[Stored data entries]
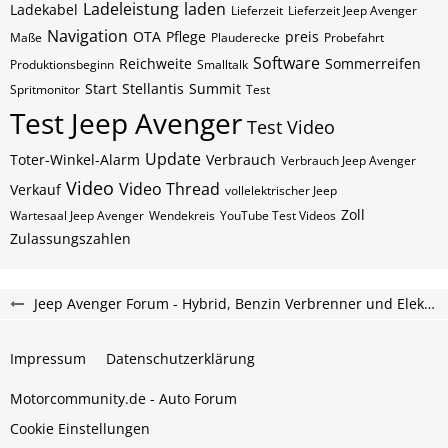
Ladeleistung
laden
Ladekabel
Lieferzeit
Lieferzeit Jeep Avenger
Navigation
OTA
Pflege
preis
Maße
Plauderecke
Probefahrt
Software
Reichweite
Sommerreifen
Produktionsbeginn
Smalltalk
Start
Stellantis
Summit
Spritmonitor
Test
Test Jeep Avenger
Test Video
Update
Toter-Winkel-Alarm
Verbrauch
Verbrauch Jeep Avenger
Video
Video Thread
Verkauf
vollelektrischer Jeep
Zoll
Wartesaal Jeep Avenger
Wendekreis
YouTube Test Videos
Zulassungszahlen
Jeep Avenger Forum - Hybrid, Benzin Verbrenner und Elektroauto Forum
Impressum
Datenschutzerklärung
Motorcommunity.de - Auto Forum
Cookie Einstellungen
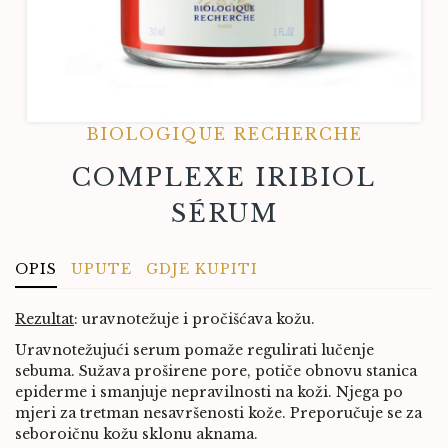
BIOLOGIQUE RECHERCHE
COMPLEXE IRIBIOL
SÉRUM
OPIS
UPUTE
GDJE KUPITI
Rezultat
:
uravnotežuje i pročišćava kožu.
Uravnotežujući serum pomaže regulirati lučenje
sebuma. Sužava proširene pore, potiče obnovu stanica
epiderme i smanjuje nepravilnosti na koži. Njega po
mjeri za tretman nesavršenosti kože. Preporučuje se za
seboroičnu kožu sklonu aknama.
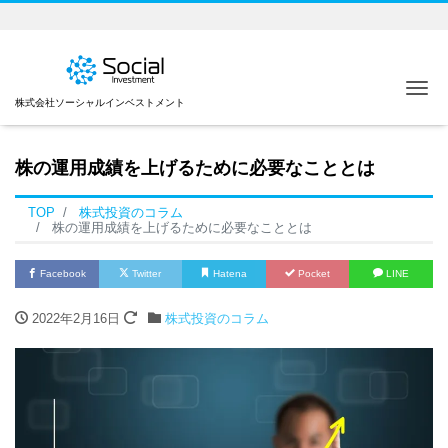
Me
株式会社ソーシャルインベストメント
株の運用成績を上げるために必要なこととは
TOP
株式投資のコラム
株の運用成績を上げるために必要なこととは
Facebook
Twitter
Hatena
Pocket
LINE
2022年2月16日
株式投資のコラム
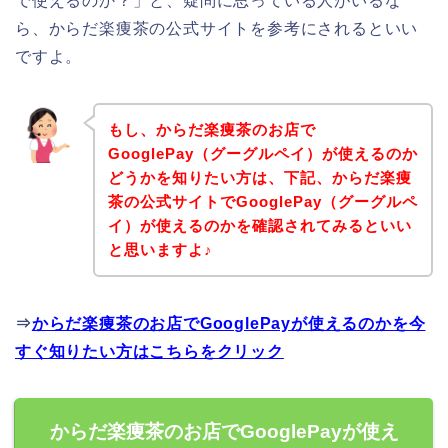
で使えるのか？」と、疑問に思っている人がいるな
ら、からだ楽痩茶の公式サイトを参考にされるといい
ですよ。
もし、からだ楽痩茶のお店で
GooglePay（グーグルペイ）が使えるのか
どうかを知りたい方は、下記、からだ楽痩
茶の公式サイトでGooglePay（グーグルペ
イ）が使えるのかを確認されてみるといい
と思いますよ♪
⇒
からだ楽痩茶のお店でGooglePayが使えるのかを今
すぐ知りたい方はこちらをクリック
からだ楽痩茶のお店でGooglePayが使え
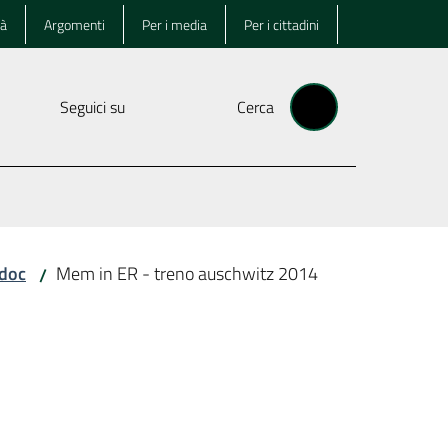
tà
Argomenti
Per i media
Per i cittadini
Seguici su
Cerca
doc
Mem in ER - treno auschwitz 2014
/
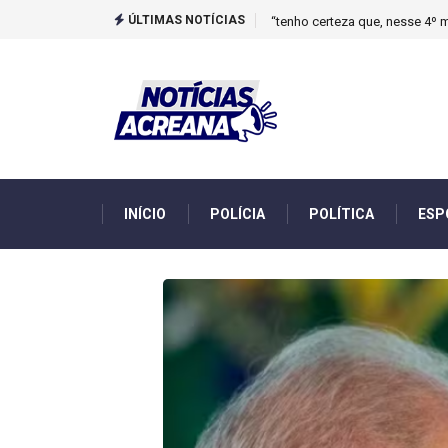
ÚLTIMAS NOTÍCIAS
Novo boletim indica El Niño ‘
INÍCIO
POLÍCIA
POLÍTICA
ESP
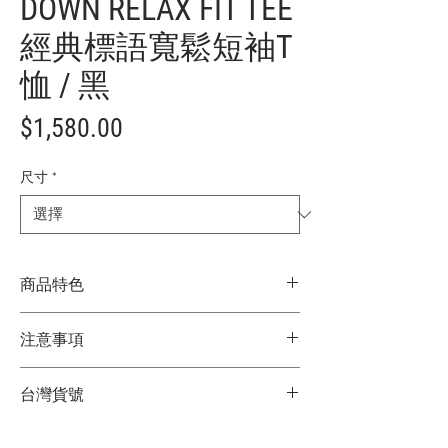
DOWN RELAX FIT TEE
經典標語寬鬆短袖T
恤 / 黑
價
$1,580.00
格
尺寸
*
商品特色
日本限定
注意事項
品牌經典標語圖像設計，簡約卻吸睛
Relax Fit 寬鬆版型，舒適自在不拘束
★商品顏色因電腦螢幕設定差異略有不
輕鬆打造慵懶率性的休閒風格
台灣貨號
同，以實際商品顏色為主
適合作為單穿或內搭造型單品
★尺寸因平量時會有點誤差，以實際商品
百搭實穿，日常穿搭輕鬆駕馭
2752612002
尺寸為主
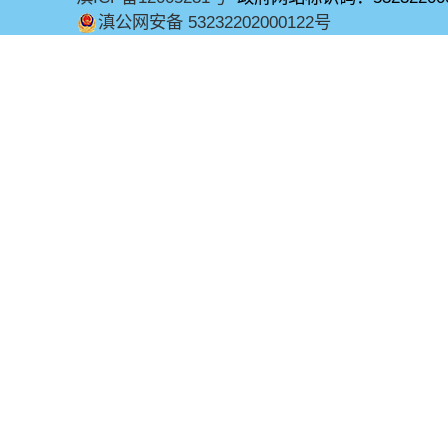
滇公网安备 53232202000122号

### [TASK INSTRUCTIONS]
Determine how many lines of the entries contain the string "kožu", and reply with nothing but the number.

### [ANSWER]
2